中文摘要：

为解决光滑质点流体动力学方法数值模拟过程中出现的数值断裂问题，提出一种基于Delaunay三角剖分及其对偶形式最近点意义下的Voronoi图的粒子产生和消除技术，对产生数值断裂的区域重新布点。同时讨论此技术实施过程中伴随的质量、动量和能量守恒问题的解决办法。通过典型数值算例的模拟分析可以看出，粒子产生和消除技术可以有效地解决数值断裂问题。当考察程序的相对运行时间随模型粒子数目的变化时发现，只使用粒子产生技术时，由于粒子数目大量增加使程序运行时间急剧增加。而同时使用粒子产生和消除技术时，由于粒子数目基本不变，使程序运行时间只增加百分之十左右。当考察在整个程序的运行过程中模型总能量的变化时发现，使用文中提出的守恒问题解决办法，可以基本保证能量始终守恒。

英文摘要：

To solve the problem of numerical fracture in the process of numerical simulation of smoothed particle hydrodynamics method, based on Delaunay triangulation and Voronoi diagram, a new technique of particle generation and particle elimination was presented to redistribute the scattered particles of the numerical fracture region. And meanwhile, the conservation of mass, momentum and energy were discussed.

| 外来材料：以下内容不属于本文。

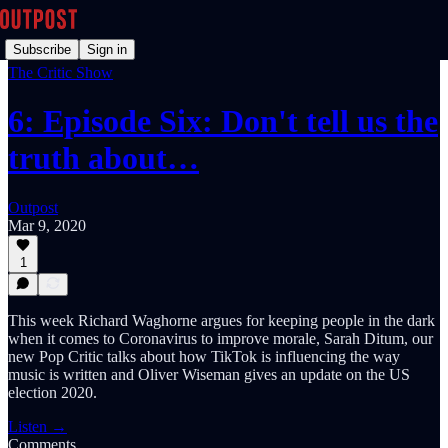
Subscribe
Sign in
The Critic Show
6: Episode Six: Don't tell us the
truth about…
Outpost
Mar 9, 2020
1
This week Richard Waghorne argues for keeping people in the dark
when it comes to Coronavirus to improve morale, Sarah Ditum, our
new Pop Critic talks about how TikTok is influencing the way
music is written and Oliver Wiseman gives an update on the US
election 2020.
Listen →
Comments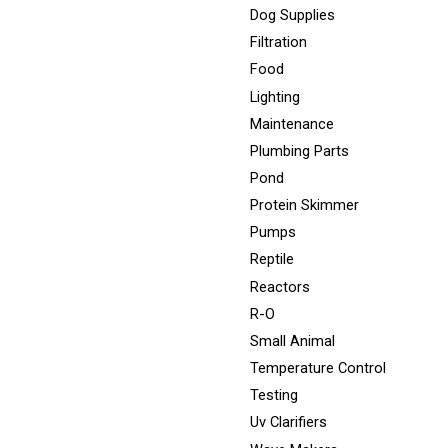
Dog Supplies
Filtration
Food
Lighting
Maintenance
Plumbing Parts
Pond
Protein Skimmer
Pumps
Reptile
Reactors
R-O
Small Animal
Temperature Control
Testing
Uv Clarifiers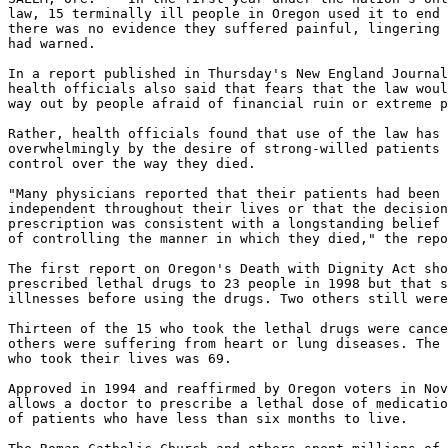
law, 15 terminally ill people in Oregon used it to end 
there was no evidence they suffered painful, lingering 
had warned.

In a report published in Thursday's New England Journal
health officials also said that fears that the law woul
way out by people afraid of financial ruin or extreme p
Rather, health officials found that use of the law has 
overwhelmingly by the desire of strong-willed patients 
control over the way they died.

"Many physicians reported that their patients had been 
independent throughout their lives or that the decision
prescription was consistent with a longstanding belief 
of controlling the manner in which they died," the repo
The first report on Oregon's Death with Dignity Act sho
prescribed lethal drugs to 23 people in 1998 but that s
illnesses before using the drugs. Two others still were
Thirteen of the 15 who took the lethal drugs were cance
others were suffering from heart or lung diseases. The 
who took their lives was 69.

Approved in 1994 and reaffirmed by Oregon voters in Nov
allows a doctor to prescribe a lethal dose of medicatio
of patients who have less than six months to live.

Two typical numerical examples were simulated and the results show that the problem of numerical fracture is solved effectively. When investigate the change of relative rtmtime along with the particle number of the model, if only use particle generation technique, due to the increase of particle number, the runtime go up sharply. But if both of the particle generation and particle elimination techniques are used, because of the invariability of particle number, the nmtime increases by only about 10%. This percentage is acceptable obviously. When investigate the change of total energy all through the process, results show that the total energy is almost the same from beginning to the end of the whole process.